Read and write Kafka
for {
...
a <- Read.kafkaStream("topic", "server-address", 9092) // Stream
b <- Read.kafka("topic", "server-address", 9092) // Batch
c <- Read.kafka("topic", "server-address", colEncoder=ColumnEncoder.Avro(schemaStr))
...
_ <- Write.kafkaStream(dfStream, "topic", "server-address", 9092)
_ <- Write.kafka(dfBatch, "topic", "server-address", 9092, ColumnEncoder.Avro(schemaStr))
_ <- Write.kafka(dfBatch, "topic", colEncoder=ColumnEncoder.Avro(schemaStr))
_ <- Write.kafka(dfBatch, "topic")
...
} yield ???
Read from MongoDB
for {
...
a <- Read.mongo("127.0.0.1", "db-name", "collection-name")
...
} yield ???
Show streaming dataframe
for {
...
a <- Read.kafkaStream("topic", "server-address", 9092) // Stream
_ <- Screen.showDFStream(a, title=Some("Streaming dataframe"))
}
Show normal dataframe (bounded)
for {
...
a <- Read.csv("path.csv")
_ <- Screen.showDF(a)
}
Join, filter, groupby
for {
...
a <- Read.csv("path")
b <- Read.parquet("path")
c <- Read.kafka("topic")
...
f <- Join.outer(a, b, Join.on("key" :: Nil))
g <- Join.left(a, b, Join.on("key" :: Nil))
k <- Join.inner(a, b, Join.on("key" :: "key2" :: Nil))
_ <- Join.inner(a, b, Join.with('key :: 'value * 10 :: Nil)) // Using column objects
...
n <- Group.agg(f, Seq('key, min('value)), Group.map(
"value" -> "min",
"value" -> "avg",
"n" -> "collect_set"))
m <- Group.agg(f, Seq('key), Group.agg(min('value), max('value), collect_set('value))
...
q <- Filter.where(n, 'value > 250)
}
yield ???
Apply mapping function: DataFrame => DataFrame
If you have a function of signature DataFrame => DataFrame
,
you can also apply it with binding operator as follows.
for {
...
a <- Read.csv("path")
b <- Read.parquet("path")
...
h <- b >> (_.withColumn("c", lit(true)))
_ <- b >> (_.withColumn("d", explode("array")))
}
yield ???
WithColumn equivalence
To add new column into for comprehension, do following
for {
...
a <- Read.csv("path")
b <- Read.parquet("path")
...
z <- F.addColumn(a, "new_col", explode('old_col))
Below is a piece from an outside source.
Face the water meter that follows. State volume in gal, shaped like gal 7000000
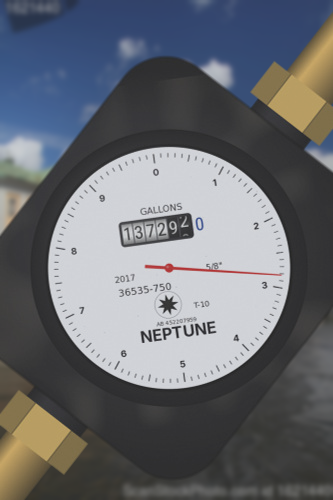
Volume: gal 1372922.8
w <- F.addColumn(z, "new_col2", add_months('old_col_m, 4))
}
yield ???
Samples
Check out the project "samples" for example usage of Thundercats. Build and package as JAR, then submit to your spark cluster of choice.
Run samples locally
You can try samples on your local workstation too. Follow the instructions below
- Copy data files into
$HOME/data
mkdir -p $HOME/data
cp samples/src/main/resources/*.csv $HOME/data
- Package JAR
$ sbt samples/assembly
- Start spark shell with the packaged JAR
$ $SPARK_HOME/bin/spark-shell --jars samples/target/scala-2.12/samples-assembly-0.1.0-SNAPSHOT.jar
- You can choose to run any sample instances. See following samples.
scala> import com.tao.thundercats.samples.subapp._
scala> DataPipeline.runMe(spark)
Datasets used in samples
All licences and copyrights belong to the original owners of those datasets.
Licence
Apache licence. Redistribution, modification, private use, sublicencing are permitted.